-------- Records provided --------

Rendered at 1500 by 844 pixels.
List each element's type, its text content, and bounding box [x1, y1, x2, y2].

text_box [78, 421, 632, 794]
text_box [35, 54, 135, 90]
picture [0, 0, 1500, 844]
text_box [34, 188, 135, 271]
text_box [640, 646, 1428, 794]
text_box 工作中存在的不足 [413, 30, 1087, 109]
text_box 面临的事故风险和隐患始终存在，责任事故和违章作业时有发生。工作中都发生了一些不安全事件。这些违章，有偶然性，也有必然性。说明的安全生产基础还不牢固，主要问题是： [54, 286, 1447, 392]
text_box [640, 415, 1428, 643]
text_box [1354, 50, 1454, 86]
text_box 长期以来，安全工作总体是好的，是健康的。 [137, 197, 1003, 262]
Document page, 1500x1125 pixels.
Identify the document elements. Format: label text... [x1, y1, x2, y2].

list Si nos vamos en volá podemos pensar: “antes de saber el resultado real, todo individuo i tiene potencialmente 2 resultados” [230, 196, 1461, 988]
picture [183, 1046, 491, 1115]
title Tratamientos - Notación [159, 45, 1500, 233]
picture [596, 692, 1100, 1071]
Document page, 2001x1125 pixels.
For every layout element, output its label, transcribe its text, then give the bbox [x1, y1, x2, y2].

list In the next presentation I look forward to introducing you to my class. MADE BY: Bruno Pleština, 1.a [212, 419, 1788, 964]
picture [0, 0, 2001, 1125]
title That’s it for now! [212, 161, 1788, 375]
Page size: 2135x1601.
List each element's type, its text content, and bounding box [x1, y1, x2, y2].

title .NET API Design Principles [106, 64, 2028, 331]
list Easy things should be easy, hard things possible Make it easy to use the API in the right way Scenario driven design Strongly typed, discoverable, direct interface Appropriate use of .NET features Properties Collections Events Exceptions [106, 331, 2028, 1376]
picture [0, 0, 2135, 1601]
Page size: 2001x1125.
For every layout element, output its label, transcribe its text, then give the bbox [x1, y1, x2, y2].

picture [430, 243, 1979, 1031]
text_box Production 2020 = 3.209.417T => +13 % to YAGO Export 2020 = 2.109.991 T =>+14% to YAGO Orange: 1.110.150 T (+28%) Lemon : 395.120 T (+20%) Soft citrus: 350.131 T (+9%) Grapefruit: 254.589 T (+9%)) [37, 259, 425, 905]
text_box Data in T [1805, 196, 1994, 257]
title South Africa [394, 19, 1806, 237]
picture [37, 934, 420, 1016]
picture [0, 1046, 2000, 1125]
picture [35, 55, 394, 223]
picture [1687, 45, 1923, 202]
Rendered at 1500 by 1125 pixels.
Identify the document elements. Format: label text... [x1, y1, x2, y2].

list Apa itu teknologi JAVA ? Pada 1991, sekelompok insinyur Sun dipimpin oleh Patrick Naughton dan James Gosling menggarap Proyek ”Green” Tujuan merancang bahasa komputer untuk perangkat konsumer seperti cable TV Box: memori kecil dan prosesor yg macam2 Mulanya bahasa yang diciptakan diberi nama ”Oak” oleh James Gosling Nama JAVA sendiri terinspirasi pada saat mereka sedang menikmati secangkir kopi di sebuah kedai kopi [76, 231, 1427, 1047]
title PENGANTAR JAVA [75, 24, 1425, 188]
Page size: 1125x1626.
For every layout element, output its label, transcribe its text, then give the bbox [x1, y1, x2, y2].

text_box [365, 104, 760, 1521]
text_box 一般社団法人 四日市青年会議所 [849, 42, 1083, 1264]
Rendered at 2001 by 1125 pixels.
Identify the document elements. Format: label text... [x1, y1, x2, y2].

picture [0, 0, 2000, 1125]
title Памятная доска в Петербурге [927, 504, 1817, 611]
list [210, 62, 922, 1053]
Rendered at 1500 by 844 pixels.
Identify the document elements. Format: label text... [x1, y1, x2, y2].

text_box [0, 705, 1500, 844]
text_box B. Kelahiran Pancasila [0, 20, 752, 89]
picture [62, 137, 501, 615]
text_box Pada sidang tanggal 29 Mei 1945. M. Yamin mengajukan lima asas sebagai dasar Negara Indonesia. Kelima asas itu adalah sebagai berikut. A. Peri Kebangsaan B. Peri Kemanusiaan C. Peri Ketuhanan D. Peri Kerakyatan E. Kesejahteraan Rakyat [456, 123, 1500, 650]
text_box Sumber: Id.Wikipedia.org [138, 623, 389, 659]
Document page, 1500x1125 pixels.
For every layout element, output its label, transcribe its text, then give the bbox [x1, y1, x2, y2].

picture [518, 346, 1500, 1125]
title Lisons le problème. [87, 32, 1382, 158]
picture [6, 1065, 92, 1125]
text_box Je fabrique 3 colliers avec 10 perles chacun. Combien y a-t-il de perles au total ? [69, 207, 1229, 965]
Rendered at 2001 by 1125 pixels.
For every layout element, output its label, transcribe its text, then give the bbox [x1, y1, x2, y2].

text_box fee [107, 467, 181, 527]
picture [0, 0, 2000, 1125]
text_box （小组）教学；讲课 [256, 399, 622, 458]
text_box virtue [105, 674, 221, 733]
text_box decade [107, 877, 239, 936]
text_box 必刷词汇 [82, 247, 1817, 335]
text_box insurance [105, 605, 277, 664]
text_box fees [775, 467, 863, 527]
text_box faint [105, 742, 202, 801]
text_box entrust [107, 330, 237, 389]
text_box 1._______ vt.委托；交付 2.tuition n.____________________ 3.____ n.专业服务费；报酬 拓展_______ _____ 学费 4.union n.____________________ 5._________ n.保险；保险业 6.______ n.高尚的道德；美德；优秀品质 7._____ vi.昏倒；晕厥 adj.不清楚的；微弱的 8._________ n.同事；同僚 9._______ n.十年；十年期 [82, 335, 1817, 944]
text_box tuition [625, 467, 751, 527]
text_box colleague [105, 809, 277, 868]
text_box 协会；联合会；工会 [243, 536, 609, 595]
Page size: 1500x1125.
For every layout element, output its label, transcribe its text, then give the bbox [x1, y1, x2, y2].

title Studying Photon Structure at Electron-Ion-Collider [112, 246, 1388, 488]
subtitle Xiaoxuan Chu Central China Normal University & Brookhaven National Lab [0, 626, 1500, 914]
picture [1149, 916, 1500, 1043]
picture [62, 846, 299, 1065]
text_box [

--------

What you are asked to do: Where a line in the records above includes the string "size", show it.

Result below:
Page size: 2135x1601.
Page size: 2001x1125.
Page size: 1125x1626.
Page size: 1500x1125.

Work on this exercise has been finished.